Vastgoed

Het beleid van de gemeente is om voor alle langdurig in bezit zijnde panden conform een eenduidige systematiek onderhoud uit te voeren. Daarbij wordt een scheiding gemaakt tussen het eigenaarsonderhoud en het gebruikersonderhoud (conform het Burgerlijk Wetboek). Het eigendom en beheer van het gemeentelijk vastgoed is ondergebracht bij de Centrale Vastgoedorganisatie Den Haag (CVDH). De CVDH is uitsluitend verantwoordelijk voor het laten uitvoeren en bekostigen van het eigenaarsonderhoud. De diensten die vastgoed in gebruik hebben voor beleidsdoeleinden zijn in een aantal gevallen verantwoordelijk voor het gebruikersonderhoud zoals bijvoorbeeld het IDC voor de panden van de ambtelijke huisvesting en OCW voor de sporthallen en zwembaden.
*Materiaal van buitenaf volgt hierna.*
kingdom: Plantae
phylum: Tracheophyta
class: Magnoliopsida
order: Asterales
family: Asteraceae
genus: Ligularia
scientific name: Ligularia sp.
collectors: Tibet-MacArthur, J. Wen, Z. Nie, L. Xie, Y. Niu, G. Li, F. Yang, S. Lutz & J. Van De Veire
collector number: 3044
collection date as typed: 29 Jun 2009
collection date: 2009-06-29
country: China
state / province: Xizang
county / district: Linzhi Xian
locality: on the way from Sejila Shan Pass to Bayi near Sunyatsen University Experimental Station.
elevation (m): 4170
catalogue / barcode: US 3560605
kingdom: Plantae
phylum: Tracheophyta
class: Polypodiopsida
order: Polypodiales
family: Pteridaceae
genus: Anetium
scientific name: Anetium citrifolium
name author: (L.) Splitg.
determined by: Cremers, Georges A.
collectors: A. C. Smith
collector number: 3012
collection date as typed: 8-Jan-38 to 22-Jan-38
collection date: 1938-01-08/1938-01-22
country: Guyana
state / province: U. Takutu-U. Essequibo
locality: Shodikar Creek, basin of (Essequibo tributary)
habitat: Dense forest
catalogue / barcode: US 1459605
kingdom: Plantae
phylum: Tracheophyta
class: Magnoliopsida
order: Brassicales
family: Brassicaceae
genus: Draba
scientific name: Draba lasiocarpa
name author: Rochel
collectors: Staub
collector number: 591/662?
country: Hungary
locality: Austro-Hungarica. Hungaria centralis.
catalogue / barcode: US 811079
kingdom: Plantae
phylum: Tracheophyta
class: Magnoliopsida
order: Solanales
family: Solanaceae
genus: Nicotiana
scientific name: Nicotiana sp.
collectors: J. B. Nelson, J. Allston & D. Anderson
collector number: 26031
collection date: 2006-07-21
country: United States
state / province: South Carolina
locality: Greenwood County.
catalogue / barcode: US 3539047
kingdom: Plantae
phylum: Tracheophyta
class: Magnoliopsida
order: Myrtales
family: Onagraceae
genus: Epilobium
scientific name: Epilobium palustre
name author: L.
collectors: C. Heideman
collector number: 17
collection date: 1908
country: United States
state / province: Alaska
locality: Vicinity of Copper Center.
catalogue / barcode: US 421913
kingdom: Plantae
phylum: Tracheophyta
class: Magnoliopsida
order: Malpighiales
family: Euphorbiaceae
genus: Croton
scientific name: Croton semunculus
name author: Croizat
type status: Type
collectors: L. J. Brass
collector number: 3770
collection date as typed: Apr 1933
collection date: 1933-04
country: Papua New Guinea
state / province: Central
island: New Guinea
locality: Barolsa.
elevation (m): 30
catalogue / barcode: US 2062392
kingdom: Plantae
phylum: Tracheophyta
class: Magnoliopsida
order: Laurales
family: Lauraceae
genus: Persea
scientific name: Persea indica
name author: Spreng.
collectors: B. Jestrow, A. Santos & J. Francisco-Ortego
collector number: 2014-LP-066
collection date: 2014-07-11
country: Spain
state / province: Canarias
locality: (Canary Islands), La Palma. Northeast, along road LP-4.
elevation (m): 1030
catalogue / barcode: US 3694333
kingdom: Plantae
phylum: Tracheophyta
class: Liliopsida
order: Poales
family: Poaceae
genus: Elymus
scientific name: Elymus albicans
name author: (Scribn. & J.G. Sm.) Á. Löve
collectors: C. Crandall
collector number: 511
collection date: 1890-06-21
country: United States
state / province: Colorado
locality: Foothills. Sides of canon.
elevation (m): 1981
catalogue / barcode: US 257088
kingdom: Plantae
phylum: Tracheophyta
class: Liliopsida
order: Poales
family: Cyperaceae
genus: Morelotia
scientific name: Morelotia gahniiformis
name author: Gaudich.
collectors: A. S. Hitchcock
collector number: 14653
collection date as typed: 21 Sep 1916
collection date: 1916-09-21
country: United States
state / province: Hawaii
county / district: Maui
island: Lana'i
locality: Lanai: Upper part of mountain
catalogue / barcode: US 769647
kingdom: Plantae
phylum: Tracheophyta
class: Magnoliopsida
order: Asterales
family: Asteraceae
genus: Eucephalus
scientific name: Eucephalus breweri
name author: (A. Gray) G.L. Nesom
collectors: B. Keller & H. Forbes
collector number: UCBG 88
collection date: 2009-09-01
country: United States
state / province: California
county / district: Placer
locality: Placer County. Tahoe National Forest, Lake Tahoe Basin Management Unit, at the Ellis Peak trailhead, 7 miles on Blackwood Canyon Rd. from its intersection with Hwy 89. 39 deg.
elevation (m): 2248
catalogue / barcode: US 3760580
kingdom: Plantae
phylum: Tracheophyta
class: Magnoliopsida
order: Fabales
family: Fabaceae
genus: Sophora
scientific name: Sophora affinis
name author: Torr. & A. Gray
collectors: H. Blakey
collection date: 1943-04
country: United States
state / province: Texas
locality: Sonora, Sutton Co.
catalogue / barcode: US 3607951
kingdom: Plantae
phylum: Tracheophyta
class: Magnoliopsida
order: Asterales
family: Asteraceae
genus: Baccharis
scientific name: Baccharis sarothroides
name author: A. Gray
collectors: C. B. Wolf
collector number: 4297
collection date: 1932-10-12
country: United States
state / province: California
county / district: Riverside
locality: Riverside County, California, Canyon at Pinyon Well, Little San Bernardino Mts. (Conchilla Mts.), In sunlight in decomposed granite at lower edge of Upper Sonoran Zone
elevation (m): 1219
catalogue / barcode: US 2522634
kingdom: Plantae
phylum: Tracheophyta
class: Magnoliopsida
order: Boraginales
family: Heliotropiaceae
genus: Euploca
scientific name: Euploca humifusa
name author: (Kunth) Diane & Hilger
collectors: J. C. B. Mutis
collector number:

Met de door de gemeenteraad vastgestelde Nota Vastgoed in 2014 is besloten de gemeentelijke vastgoedportefeuille te onderhouden conform de methodiek van conditie gestuurd onderhoud (NEN2767). In deze systematiek wordt gekeken naar de staat van de afzonderlijke bouwelementen. Afhankelijk van de conditie wordt er een kwaliteitsscore aangegeven van 1 tot 6, waarbij 1=uitstekend en 6= zeer slecht.

Het streven is om voor elk langdurig in bezit zijnd pand de gewogen conditiescore op elementniveau minimaal op niveau 3 (redelijk) te houden. Dit betekent dat er ingegrepen wordt wanneer bij een element conditie 4 (matig) wordt geconstateerd. Per pand kan er afhankelijk van het toekomstperspectief, locatie en representativiteit op bouwdeelniveau gedifferentieerd worden in het kwaliteitsniveau van onderhoud.

Onderhoud en verduurzaming gaan hand in hand. In het kader van het duurzame MOP worden waar mogelijk op natuurlijke vervangingsmomenten verduurzamingsmaatregelen doorgevoerd. De huurders/gebruikers van de panden worden eveneens gestimuleerd verduurzamingsmaatregelen door te voeren. Waar mogelijk wordt gezamenlijk opgetrokken met de huurders om synergie in de maatregelen te bereiken. Dit gebeurt zowel bij gemeentelijke als externe huurders.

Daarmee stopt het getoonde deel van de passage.